[Saved entries]
:::::
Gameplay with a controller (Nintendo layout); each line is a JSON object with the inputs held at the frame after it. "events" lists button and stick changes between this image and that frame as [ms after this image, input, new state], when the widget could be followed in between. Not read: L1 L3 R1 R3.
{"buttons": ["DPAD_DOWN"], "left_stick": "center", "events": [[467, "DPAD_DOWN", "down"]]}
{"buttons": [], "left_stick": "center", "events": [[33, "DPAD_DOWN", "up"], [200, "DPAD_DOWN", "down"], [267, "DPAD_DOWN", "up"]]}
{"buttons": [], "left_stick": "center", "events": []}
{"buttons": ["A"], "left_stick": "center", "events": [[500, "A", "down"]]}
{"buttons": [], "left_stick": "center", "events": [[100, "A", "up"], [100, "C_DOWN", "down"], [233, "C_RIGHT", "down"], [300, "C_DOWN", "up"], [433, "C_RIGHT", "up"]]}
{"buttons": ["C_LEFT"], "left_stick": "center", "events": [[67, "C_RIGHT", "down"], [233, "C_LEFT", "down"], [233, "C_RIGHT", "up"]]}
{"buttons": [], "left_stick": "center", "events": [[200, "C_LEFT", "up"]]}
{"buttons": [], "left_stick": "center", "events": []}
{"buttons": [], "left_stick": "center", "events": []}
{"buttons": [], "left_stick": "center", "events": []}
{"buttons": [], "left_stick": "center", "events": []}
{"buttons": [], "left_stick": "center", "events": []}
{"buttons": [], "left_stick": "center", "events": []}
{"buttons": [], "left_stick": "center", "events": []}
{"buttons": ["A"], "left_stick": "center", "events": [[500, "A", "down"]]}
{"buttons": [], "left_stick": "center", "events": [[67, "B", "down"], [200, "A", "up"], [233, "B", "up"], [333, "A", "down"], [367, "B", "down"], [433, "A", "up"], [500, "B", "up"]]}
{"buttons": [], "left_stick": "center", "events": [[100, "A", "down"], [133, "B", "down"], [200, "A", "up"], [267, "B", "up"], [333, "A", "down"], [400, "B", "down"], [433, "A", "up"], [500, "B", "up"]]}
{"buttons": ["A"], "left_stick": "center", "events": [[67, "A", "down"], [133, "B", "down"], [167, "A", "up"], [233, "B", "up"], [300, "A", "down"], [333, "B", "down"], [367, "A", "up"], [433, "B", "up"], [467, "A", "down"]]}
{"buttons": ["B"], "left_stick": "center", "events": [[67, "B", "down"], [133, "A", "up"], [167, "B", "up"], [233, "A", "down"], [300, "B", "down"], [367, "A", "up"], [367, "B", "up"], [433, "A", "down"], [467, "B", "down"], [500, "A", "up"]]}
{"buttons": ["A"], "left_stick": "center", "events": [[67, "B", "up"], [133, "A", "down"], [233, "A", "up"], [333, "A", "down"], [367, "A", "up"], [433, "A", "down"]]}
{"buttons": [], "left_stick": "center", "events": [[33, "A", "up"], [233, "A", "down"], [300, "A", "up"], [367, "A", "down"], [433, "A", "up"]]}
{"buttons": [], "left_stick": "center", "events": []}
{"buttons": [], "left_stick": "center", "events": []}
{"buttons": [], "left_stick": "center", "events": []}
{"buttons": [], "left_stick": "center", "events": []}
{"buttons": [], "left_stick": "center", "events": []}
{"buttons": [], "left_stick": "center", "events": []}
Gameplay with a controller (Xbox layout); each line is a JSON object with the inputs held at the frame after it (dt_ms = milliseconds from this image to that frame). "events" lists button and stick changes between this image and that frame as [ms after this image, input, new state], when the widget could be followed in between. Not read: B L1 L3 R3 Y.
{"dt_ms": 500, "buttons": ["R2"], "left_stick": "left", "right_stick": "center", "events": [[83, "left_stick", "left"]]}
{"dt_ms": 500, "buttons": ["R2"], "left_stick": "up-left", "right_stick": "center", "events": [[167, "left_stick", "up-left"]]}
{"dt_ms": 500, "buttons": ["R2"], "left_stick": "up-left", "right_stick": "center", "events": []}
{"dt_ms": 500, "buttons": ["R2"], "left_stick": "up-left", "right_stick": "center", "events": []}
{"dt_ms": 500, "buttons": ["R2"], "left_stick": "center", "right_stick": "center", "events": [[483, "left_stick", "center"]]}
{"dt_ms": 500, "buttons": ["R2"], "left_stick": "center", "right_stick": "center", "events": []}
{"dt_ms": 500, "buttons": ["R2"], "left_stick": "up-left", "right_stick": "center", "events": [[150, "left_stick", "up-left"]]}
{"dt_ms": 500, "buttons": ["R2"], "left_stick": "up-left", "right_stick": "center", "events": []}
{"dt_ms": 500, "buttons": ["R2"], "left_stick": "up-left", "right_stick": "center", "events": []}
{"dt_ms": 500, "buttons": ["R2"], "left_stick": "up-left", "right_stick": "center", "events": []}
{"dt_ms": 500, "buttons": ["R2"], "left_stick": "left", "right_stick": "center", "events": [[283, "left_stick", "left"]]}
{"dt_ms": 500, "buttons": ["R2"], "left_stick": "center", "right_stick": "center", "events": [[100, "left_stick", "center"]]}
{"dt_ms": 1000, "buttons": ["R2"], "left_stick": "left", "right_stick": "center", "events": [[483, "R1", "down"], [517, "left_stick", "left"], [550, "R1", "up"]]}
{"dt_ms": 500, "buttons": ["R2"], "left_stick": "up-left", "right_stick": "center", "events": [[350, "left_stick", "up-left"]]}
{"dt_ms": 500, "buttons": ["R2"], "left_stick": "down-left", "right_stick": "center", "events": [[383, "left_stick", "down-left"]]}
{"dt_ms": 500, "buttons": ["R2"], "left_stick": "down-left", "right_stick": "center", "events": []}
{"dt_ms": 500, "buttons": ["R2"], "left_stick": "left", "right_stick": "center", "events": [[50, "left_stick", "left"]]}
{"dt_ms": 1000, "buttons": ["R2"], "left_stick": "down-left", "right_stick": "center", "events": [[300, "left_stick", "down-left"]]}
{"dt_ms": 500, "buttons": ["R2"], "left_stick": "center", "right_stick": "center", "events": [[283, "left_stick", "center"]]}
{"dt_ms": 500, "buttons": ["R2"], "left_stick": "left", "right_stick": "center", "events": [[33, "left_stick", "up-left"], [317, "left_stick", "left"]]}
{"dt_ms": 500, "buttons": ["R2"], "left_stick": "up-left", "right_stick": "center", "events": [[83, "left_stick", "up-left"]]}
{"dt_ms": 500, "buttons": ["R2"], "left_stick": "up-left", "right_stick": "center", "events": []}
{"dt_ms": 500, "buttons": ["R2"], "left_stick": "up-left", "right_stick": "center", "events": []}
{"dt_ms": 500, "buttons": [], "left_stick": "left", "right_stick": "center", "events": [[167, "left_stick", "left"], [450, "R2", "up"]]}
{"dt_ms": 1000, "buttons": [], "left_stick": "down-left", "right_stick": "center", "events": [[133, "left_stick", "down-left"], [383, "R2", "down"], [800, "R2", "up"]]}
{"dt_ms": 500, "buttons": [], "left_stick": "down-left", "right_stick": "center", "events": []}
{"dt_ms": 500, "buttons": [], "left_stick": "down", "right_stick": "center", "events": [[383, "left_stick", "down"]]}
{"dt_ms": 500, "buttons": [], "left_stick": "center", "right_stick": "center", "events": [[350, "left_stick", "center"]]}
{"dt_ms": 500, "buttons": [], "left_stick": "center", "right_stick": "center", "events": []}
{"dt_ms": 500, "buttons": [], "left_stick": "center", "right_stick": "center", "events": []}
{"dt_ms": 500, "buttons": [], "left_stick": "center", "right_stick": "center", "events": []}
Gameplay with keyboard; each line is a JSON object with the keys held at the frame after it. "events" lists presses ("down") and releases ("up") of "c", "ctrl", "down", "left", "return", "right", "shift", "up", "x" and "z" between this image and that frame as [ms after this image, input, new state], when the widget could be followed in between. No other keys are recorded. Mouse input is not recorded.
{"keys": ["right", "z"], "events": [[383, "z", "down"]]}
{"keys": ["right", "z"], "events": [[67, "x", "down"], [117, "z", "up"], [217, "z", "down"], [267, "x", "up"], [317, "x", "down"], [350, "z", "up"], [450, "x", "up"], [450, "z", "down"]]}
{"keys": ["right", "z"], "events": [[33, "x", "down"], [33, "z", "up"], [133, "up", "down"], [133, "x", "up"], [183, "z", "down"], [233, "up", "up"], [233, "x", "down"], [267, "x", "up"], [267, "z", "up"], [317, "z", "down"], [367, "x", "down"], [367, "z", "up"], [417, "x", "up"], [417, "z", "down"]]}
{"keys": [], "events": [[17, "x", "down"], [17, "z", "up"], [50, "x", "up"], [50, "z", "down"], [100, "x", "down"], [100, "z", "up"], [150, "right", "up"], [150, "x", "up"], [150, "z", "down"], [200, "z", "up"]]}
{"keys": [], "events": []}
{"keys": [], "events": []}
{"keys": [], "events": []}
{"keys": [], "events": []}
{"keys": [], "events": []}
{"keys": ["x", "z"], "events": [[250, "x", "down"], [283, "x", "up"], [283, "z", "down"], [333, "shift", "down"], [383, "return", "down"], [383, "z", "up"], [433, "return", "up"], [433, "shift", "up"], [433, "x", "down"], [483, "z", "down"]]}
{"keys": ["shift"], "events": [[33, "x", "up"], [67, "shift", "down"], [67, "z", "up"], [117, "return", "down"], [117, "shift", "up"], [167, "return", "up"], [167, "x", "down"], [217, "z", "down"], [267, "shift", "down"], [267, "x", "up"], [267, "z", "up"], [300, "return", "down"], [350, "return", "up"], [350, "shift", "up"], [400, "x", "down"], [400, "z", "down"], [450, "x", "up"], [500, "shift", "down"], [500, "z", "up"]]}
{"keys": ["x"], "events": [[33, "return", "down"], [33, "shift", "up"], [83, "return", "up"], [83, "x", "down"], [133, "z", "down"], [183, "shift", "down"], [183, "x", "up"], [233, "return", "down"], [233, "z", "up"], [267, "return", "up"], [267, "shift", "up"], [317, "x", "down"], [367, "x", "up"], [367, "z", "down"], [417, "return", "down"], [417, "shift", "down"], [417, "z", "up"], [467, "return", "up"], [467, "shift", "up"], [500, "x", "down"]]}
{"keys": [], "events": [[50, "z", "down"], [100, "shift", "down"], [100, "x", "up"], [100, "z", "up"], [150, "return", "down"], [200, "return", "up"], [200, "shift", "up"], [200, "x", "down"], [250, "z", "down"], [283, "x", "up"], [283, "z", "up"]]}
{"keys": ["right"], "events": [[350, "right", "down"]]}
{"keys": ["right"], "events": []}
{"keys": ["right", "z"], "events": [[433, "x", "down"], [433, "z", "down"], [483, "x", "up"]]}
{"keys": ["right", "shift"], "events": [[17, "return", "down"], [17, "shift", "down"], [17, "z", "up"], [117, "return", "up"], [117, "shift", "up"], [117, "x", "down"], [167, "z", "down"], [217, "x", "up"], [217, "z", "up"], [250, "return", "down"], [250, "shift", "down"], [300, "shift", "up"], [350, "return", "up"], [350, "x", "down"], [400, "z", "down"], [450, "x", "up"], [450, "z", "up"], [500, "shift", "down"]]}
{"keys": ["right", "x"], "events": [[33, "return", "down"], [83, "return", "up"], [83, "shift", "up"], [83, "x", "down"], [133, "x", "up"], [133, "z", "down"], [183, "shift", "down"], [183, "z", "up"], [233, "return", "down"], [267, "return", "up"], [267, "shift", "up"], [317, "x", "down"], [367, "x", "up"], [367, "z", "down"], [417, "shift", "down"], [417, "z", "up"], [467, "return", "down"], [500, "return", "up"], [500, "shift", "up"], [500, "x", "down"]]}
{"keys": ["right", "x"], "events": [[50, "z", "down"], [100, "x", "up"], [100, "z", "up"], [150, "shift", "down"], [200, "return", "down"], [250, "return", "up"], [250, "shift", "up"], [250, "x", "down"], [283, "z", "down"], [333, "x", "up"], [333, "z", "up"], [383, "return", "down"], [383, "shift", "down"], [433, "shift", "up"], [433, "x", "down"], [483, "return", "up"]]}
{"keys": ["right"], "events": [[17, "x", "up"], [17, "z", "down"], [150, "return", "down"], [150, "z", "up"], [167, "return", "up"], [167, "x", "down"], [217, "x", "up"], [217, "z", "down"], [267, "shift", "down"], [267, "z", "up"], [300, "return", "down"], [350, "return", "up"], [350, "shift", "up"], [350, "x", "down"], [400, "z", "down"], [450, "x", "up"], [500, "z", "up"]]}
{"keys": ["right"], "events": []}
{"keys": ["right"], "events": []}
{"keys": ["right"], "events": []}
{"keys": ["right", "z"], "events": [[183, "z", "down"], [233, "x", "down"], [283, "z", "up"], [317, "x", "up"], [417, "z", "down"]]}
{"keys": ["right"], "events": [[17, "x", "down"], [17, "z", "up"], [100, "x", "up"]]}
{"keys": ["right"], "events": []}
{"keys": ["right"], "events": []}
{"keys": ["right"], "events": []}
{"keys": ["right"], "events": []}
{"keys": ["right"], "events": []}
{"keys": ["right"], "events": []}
:::::
» What to work on: What is needed is the number of lines above that include the string "input", and nothing else.

» Answer space: 3